Хотя я ни с кем никогда долго не встречалась и ничего серьезного не допускала, целоваться мне уж точно приходилось, и неоднократно. И надо сказать, что ничего приятного я в поцелуях не находила: в лучшем случае они оставляли меня равнодушной, в худшем было просто противно чувствовать на своем лице чужие слюнявые губы. Но с ним все было по-другому. Его губы были теплыми и нежными, и мне хотелось, чтобы этот поцелуй продолжался вечно. Но потом вдруг зародилось какое-то неясное чувство обиды. Почему он меня целует? Потому что та, любимая, далеко, а я под рукой? Сейчас скажу ему это.

Но когда он оторвался от моих губ, то прошептал:

— Какие у тебя нежные губы.

И снова стал целовать меня. Я обняла его, чувствуя себя самой счастливой. Но привычка к самокопанию взяла верх, и я снова засомневалась, не покажусь ли я ему слишком легкой добычей. Он оказался необычно чутким. Сразу почувствовал мое отчуждение и, перестав целовать, тревожно заглянул мне в лицо.

— Ты обиделась?
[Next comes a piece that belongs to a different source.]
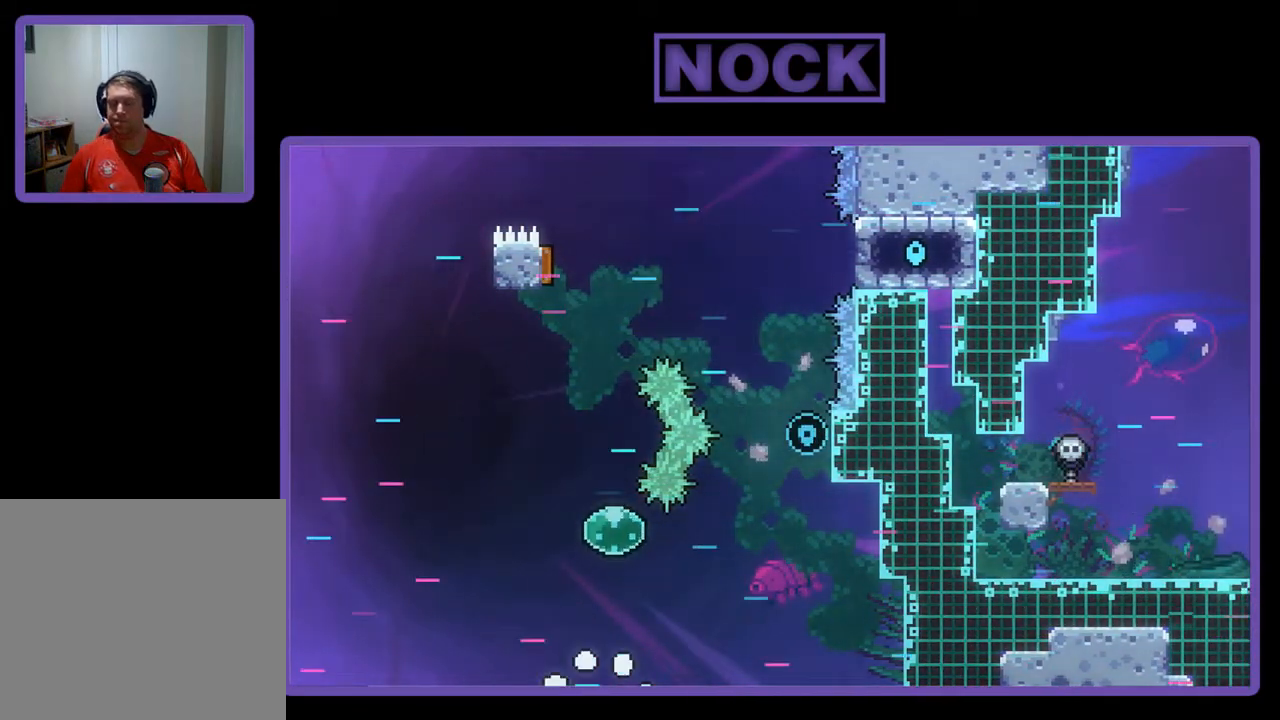
{"buttons": [], "left_stick": "center", "events": [[33, "DPAD_RIGHT", "up"]]}
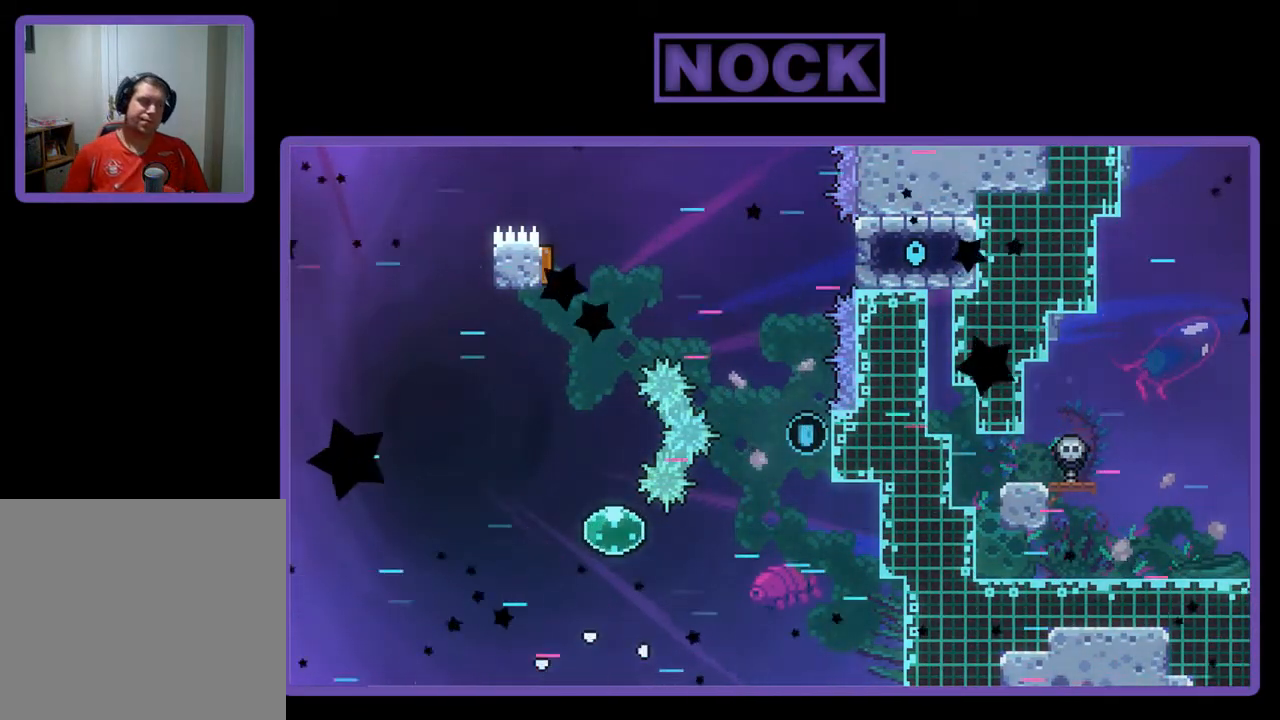
{"buttons": ["R2", "DPAD_RIGHT"], "left_stick": "center", "events": [[133, "R2", "down"], [267, "DPAD_RIGHT", "down"]]}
Я что-то сделал не так?

— Нет, просто…, — я запнулась, не зная, что сказать дальше.

— У тебя есть кто-то? Жених? Парень?

— Я отрицательно покачала головой.

— Правда? — обрадовался он. — Странно, ты ведь очень красивая. Ты, наверное, многим нравишься.

— Ну, так ведь нужно, чтобы и мне кто-то нравился.

В его глазах отразилась неуверенность.

— Интересно, что же нужно, чтобы тебе понравиться? — деланно небрежным тоном спросил он.

— Тебе, например, нужно всего лишь быть живым, — серьезно сказала я ему.

— Ну, так я и живой, — обрадовался он.

— Но ты ведь любишь Лену, — полуутвердительно-полувопросительно сказала я.

— А, это, — он погрустнел и задумался. — Понимаешь, я и сам толком не знаю. Когда были вместе, казалось, что любил, но, скорее, просто привык к ней. Все-таки два года вместе. Потом, когда она меня бросила, вдруг образовалась такая пустота. Понимаешь, с родителями у меня вообще нет общего языка. Они считают, что если человек накормлен, одет более или менее прилично, есть где жить, значит, он просто обязан быть счастливым. А всякая психология, чувства, переживания, это все ерунда и баловство. А в последнее время мы с ними вообще только ругались. Я в училище почти не ходил этот месяц, запустил все, ну, они и начали меня упрекать, что я не учусь, у них на шее сижу, а все свои деньги на нее потратил. И правильно она сделала, что меня бросила, все равно из меня толку не будет. В училище, понятно, тоже одни неприятности. Мне на него вообще плевать, но без этого диплома в консерваторию даже документы не принимают. В общем, со всех сторон ничего хорошего, ну я и решил, что лучше возьму и со всем сразу покончу. По крайней мере, моим родителям на одного кормить меньше будет.

— Ну, что ты говоришь, твои родители тебя любят.

— Да? Странная какая-то любовь у них. Видят, что человеку и так плохо, но норовят еще и нож в ране повернуть. Нет, я думаю, плакать по мне особо некому.

— Между прочим, еще есть я, — напомнила я ему.

— А ты не исчезнешь?

— В каком смысле?

— Ну, уйдешь, и я больше тебя не увижу. Знаешь, ты все-таки скажи, где тебя искать, а то я тебя и найти не смогу.

Он старался говорить шутливым тоном, но глаза были тревожными.

— Я преподаю английский в 6-й школе. Английской.

— А где ты английский выучила?

— Я университет закончила.

— А газета? Ты это придумала про интервью?